### Task brief
Every record below is to be repeated exactly, with the pictures left out.

....................

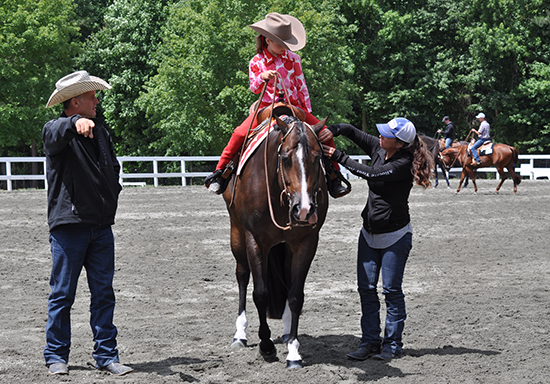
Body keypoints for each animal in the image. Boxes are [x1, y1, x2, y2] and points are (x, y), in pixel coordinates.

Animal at [223, 115, 330, 368]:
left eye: (318, 157)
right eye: (286, 158)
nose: (304, 209)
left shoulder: (306, 242)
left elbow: (296, 295)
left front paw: (293, 351)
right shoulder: (255, 240)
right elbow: (260, 294)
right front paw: (266, 346)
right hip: (237, 234)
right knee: (242, 275)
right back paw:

....................

### Your solution
Body keypoints for each animal in the image. Boxes are [x1, y1, x2, y2] and points are (x, y), in pixel coordinates.

Animal at [223, 115, 330, 368]:
left eye: (318, 157)
right eye: (286, 158)
nose: (304, 209)
left shoulder: (306, 242)
left elbow: (296, 295)
left front paw: (293, 351)
right shoulder: (255, 240)
right elbow: (260, 294)
right front paw: (266, 346)
right hip: (237, 234)
right knee: (242, 275)
right back paw:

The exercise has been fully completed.